* _THE PROBLEM_:
Quote all of the data that follows exactly as written, skipping the images.

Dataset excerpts
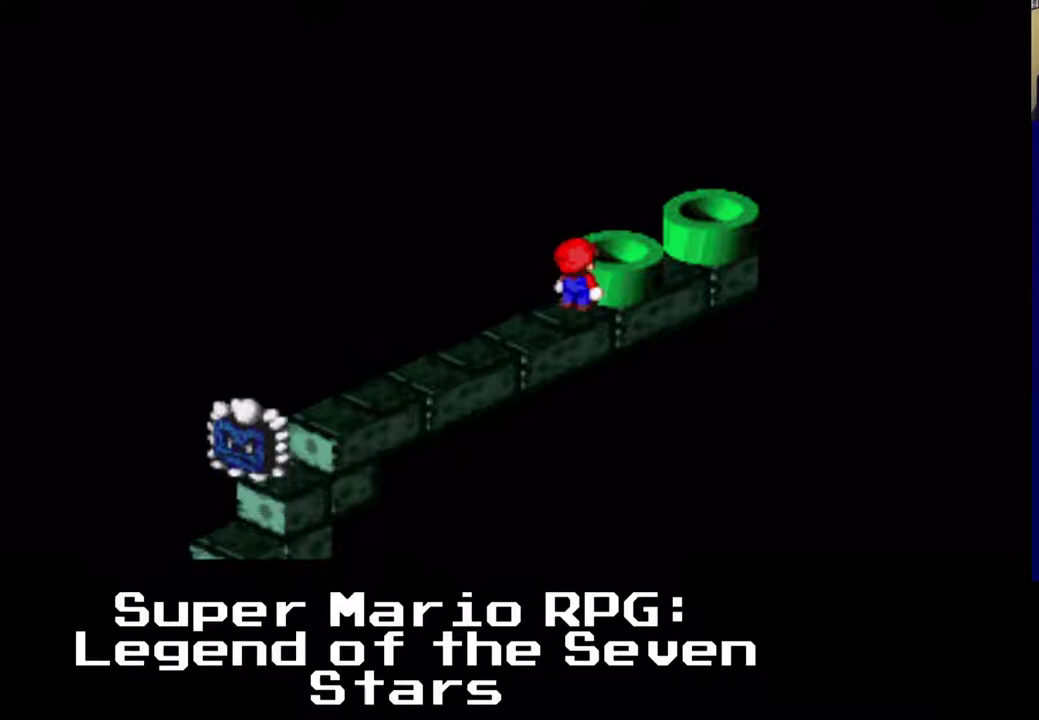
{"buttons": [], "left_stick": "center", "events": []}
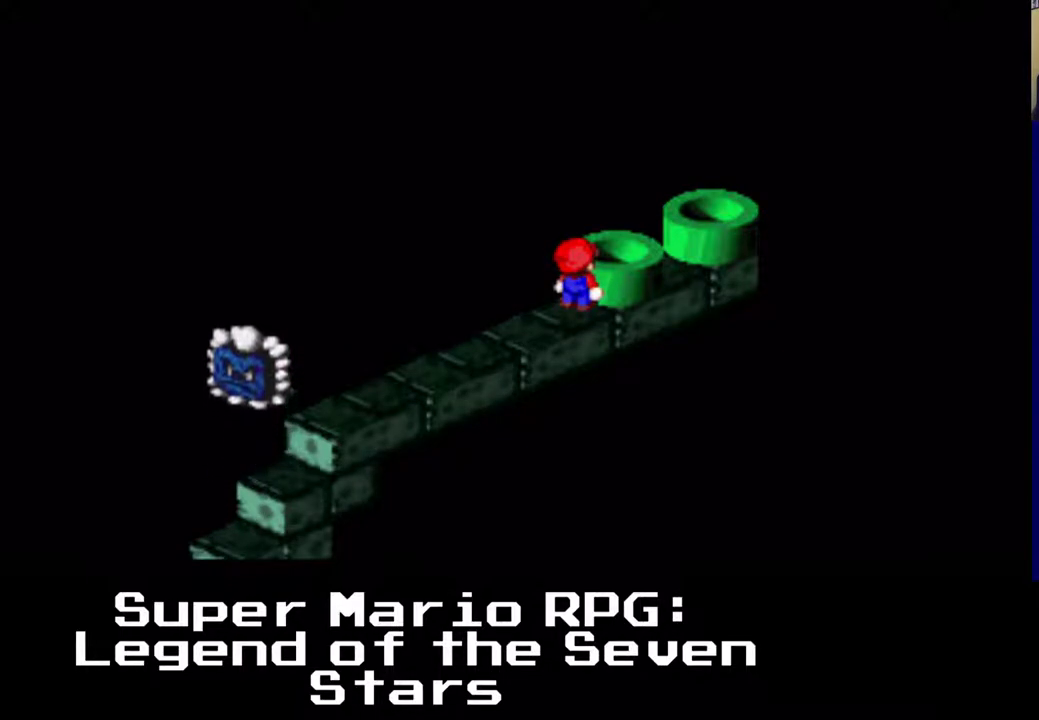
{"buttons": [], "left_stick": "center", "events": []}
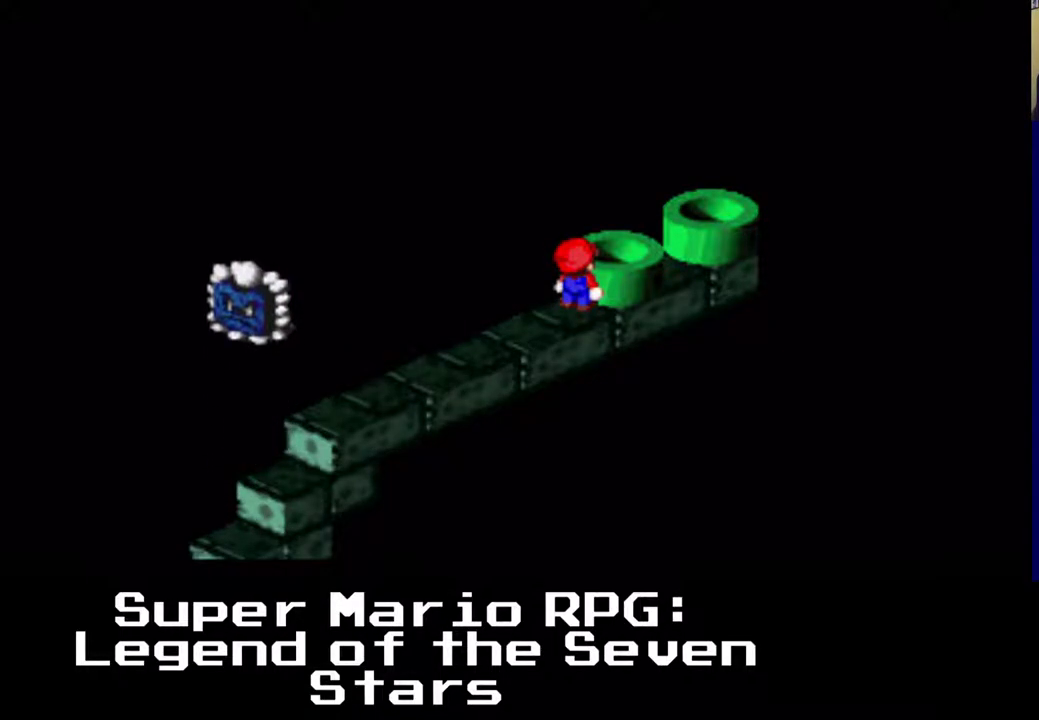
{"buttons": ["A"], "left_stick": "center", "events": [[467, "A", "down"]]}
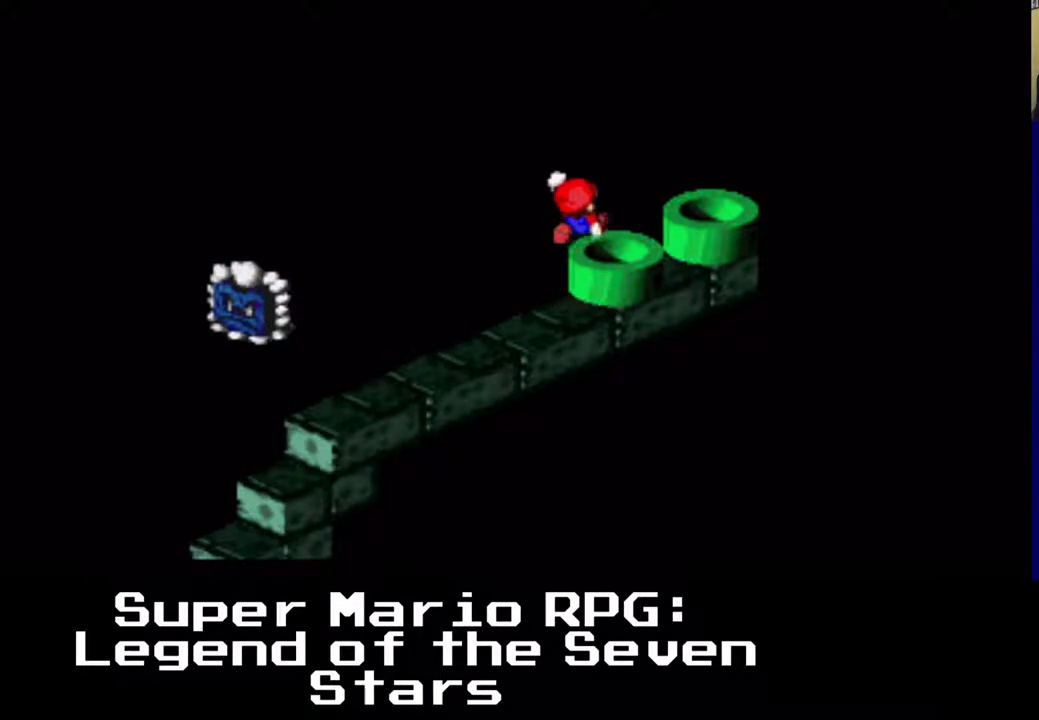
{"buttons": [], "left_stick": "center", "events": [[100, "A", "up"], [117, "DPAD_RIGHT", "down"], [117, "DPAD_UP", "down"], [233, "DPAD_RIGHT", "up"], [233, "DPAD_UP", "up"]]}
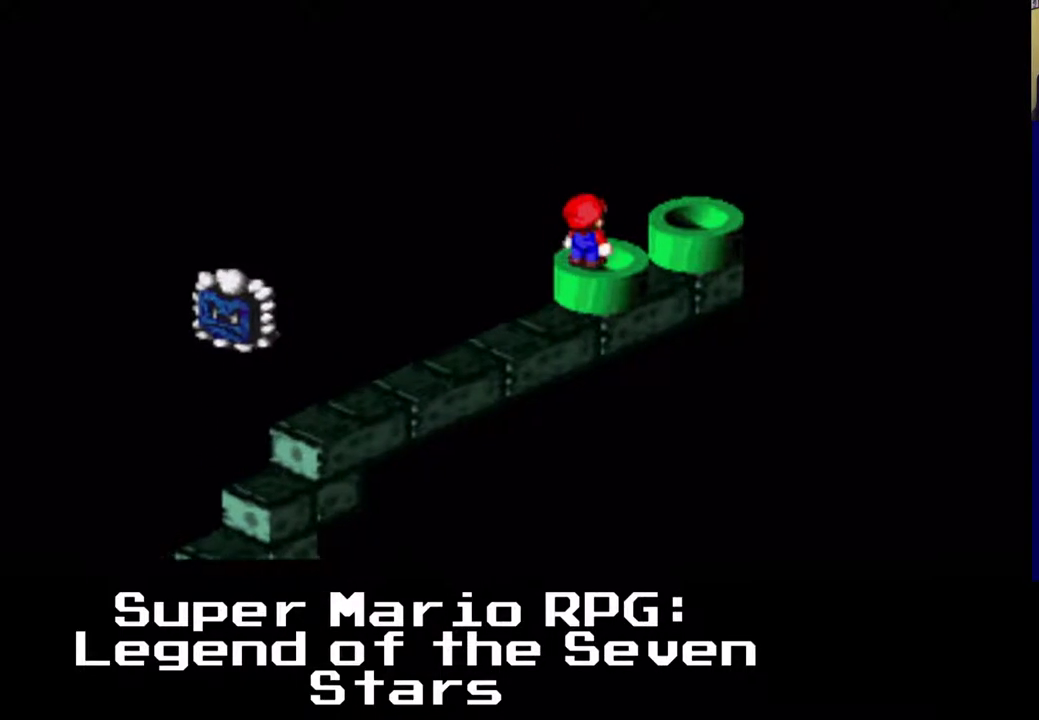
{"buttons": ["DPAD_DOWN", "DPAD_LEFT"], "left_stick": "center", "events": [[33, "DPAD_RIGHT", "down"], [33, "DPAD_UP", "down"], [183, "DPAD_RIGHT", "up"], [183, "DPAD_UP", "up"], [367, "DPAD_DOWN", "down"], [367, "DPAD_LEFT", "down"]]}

* _FINISHED TASK_:
{"buttons": [], "left_stick": "center", "events": []}
{"buttons": [], "left_stick": "center", "events": []}
{"buttons": ["A"], "left_stick": "center", "events": [[467, "A", "down"]]}
{"buttons": [], "left_stick": "center", "events": [[100, "A", "up"], [117, "DPAD_RIGHT", "down"], [117, "DPAD_UP", "down"], [233, "DPAD_RIGHT", "up"], [233, "DPAD_UP", "up"]]}
{"buttons": ["DPAD_DOWN", "DPAD_LEFT"], "left_stick": "center", "events": [[33, "DPAD_RIGHT", "down"], [33, "DPAD_UP", "down"], [183, "DPAD_RIGHT", "up"], [183, "DPAD_UP", "up"], [367, "DPAD_DOWN", "down"], [367, "DPAD_LEFT", "down"]]}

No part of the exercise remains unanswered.